Poets.org, the Web site of the Academy of American Poets (founder of National Poetry Month), showcases works by many houses with a program in which publishers make a donation to the Academy and then have their books featured on the spring books list (there are 180 titles on this year’s list). The publishers pick three sample poems from each book and the Academy picks one of the three to feature on the site. From all the poems sent in, it chooses 31 to send out by e-mail over the course of the month through the "poem-a-day" program, which currently has over 20,000 subscribers. Robin Schaer, the Academy's Chief Online Editor, said that last April's books list was viewed 16,916 times. There were also 20,978 click-throughs from Poet.org to Amazon.com, resulting in the sale of 607 books, a not insubstantial number for poetry.

Blogs have become hip avenues for communication within the poetry scene and, increasingly, publishers are getting in on the action. Aside from acting as a sponsor of the Academy’s site, HarperCollins, whose Ecco imprint is a major publisher of poetry, is focusing on its ongoing poetry blog, cruelestmonth.com , which was started in December 2005. Michael Signorelli, editorial assisstant and Ecco’s principal poetry blogger, said the site will feature photos and reporting from a variety of poetry events, as well as other kinds of original content, such as interviews with poet Mark Doty, Ecco editor Daniel Halpern, and even editors from other houses.
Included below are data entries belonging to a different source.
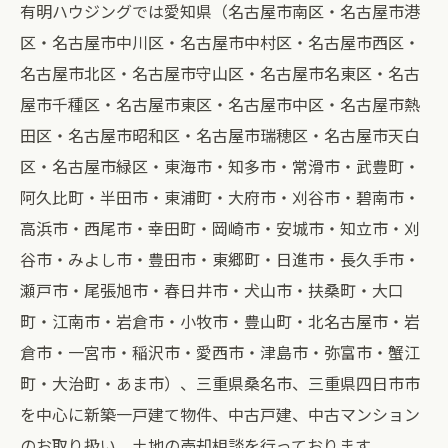
有明ハウジングでは愛知県（名古屋市南区・名古屋市港
区・名古屋市中川区・名古屋市中村区・名古屋市西区・
名古屋市北区・名古屋市守山区・名古屋市名東区・名古
屋市千種区・名古屋市東区・名古屋市中区・名古屋市熱
田区・名古屋市昭和区・名古屋市瑞穂区・名古屋市天白
区・名古屋市緑区・東海市・知多市・常滑市・武豊町・
阿久比町・半田市・東浦町・大府市・刈谷市・碧南市・
高浜市・西尾市・幸田町・岡崎市・安城市・知立市・刈
谷市・みよし市・豊田市・東郷町・日進市・長久手市・
瀬戸市・尾張旭市・春日井市・犬山市・扶桑町・大口
町・江南市・岩倉市・小牧市・豊山町・北名古屋市・岩
倉市・一宮市・稲沢市・愛西市・津島市・弥富市・蟹江
町・大治町・あま市）、三重県桑名市、三重県四日市市
を中心に新築一戸建て物件、中古戸建、中古マンション
のお取り扱い、土地の売却相談を行っております。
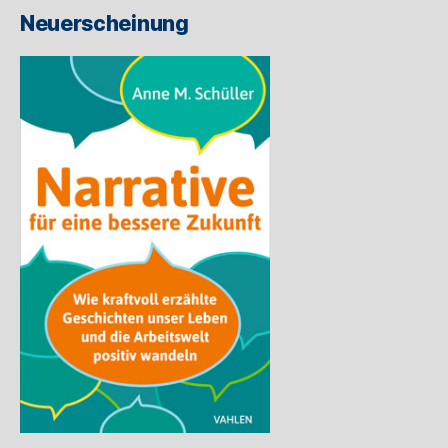
ein
Neuerscheinung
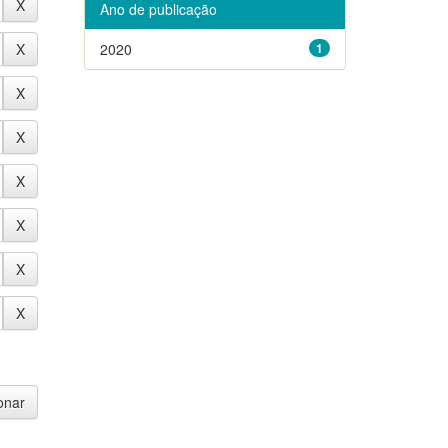
Ano de publicação
2020
1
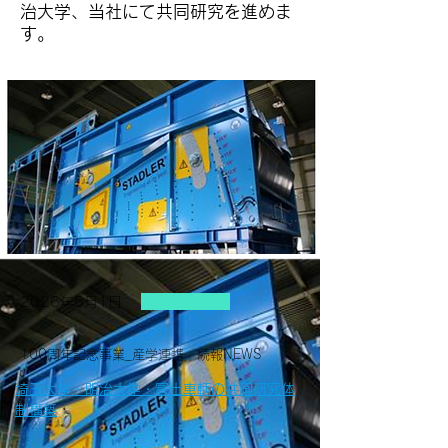
治大学、当社にて共同研究を進めま
す。
Jess Wilder
2026年5月1日
100周年記念事業_産学連携 続報NEWS
埼玉大学・明治大学・富士車輌の共同研究体
制構築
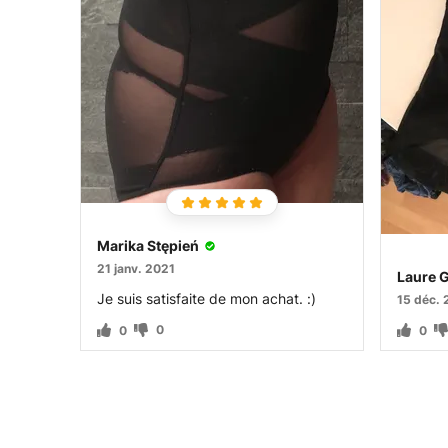
Marika Stępień
21 janv. 2021
Laure 
Je suis satisfaite de mon achat. :)
15 déc.
0
0
0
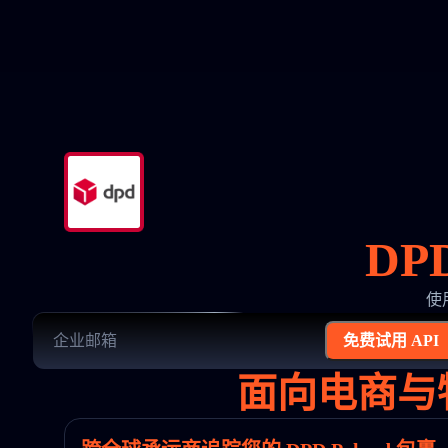
DP
使用
免费试用 API
面向电商与物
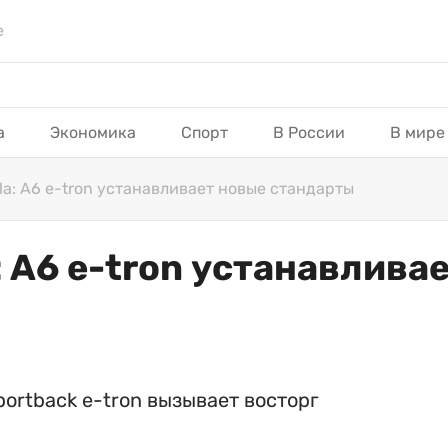
е
а
Экономика
Спорт
В России
В мире
sla: A6 e-tron устанавливает новые стандарты
: A6 e-tron устанавлива
ortback e-tron вызывает восторг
Ecco will also sponsor weekly giveaway contests with its current poetry titles (it recently had a who-can-write-the-best-last-Charles-Bukowski-poem competition, the winners of which received Ecco’s new Bukowski Collection).
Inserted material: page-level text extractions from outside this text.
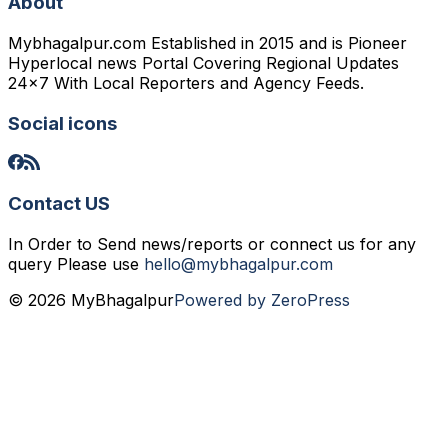
About
Mybhagalpur.com Established in 2015 and is Pioneer
Hyperlocal news Portal Covering Regional Updates
24x7 With Local Reporters and Agency Feeds.
Social icons
Contact US
In Order to Send news/reports or connect us for any
query Please use
hello@mybhagalpur.com
© 2026 MyBhagalpur
Powered by ZeroPress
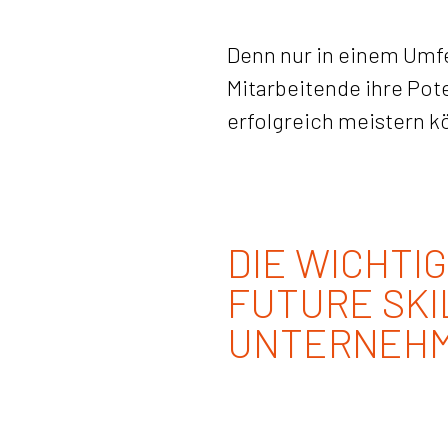
Denn nur in einem Umfe
Mitarbeitende ihre Pot
erfolgreich meistern k
DIE WICHTI
FUTURE SKI
UNTERNEH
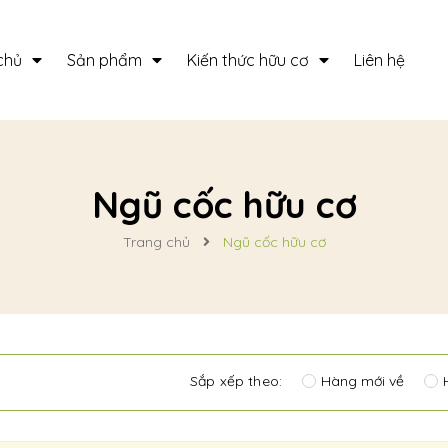
chủ
Sản phẩm
Kiến thức hữu cơ
Liên hệ
Ngũ cốc hữu cơ
Trang chủ
Ngũ cốc hữu cơ
Sắp xếp theo:
Hàng mới về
FSG decided to get into the blogging game this year with fsgpoetry.com, which will only run for the month of April. "The whole point of the blog is to make poetry more accessible to people who don’t get to hang out with famous poets like Paul Muldoon," said Ami Greko, publicist, events coordinator and now blogger. Greko will be blogging throughout the month, and the site will also feature other content, such as interviews with FSG staffers who contribute to the production of poetry books, including a designer, and even the late Ted Hughes’ U.S. editor, Paul Elie, who will discuss the differences Hughes saw between editors in the U.S. and the U.K. FSG also invited the poets on its list into a studio, where they were asked to record one of their own poems and one from an FSG backlist poet of their choice.

Knopf asked its poets to record poems for podcasts, which will be sent out every Wednesday in April. And Knopf will continue its poem-a-day program, which was founded by publicist Nicholas Latimer a decade ago. Latimer said the program had 37,000 subscribers last year. The poem-a-day e-mails that go out to subscribers will also feature links to "a list of on-line retailers, including Random House."

April also brings an unusual collaboration between FSG, Knopf, and a Web site called Quickmuse.com. Quickmuse was founded in 2006 by two friends, Ken Gordon and Fletcher Moore. Moore designed software that captures and records key strokes as they happen. Gordon is the poetry guy. He pits two famous poets—from Marge Piercy to Jonathan Gallassi to Thylias Moss—against one another, asking them to improvise a poem on a given theme. The results are captured by the software and later posted on the site, which also features links to Amazon.

On April 16th, FSG and Knopf are staging a live Quickmuse event at The Strand bookstore in New York. Knopf’s Brad Leithauser will match wits with FSG’s Paul Muldoon in an event that will be posted to Quickmuse and covered by WPXR, New York Times Radio. Said Greko, "it speaks to the idea that we’re all excited about this poetry. This is the one time when we get to enjoy it together."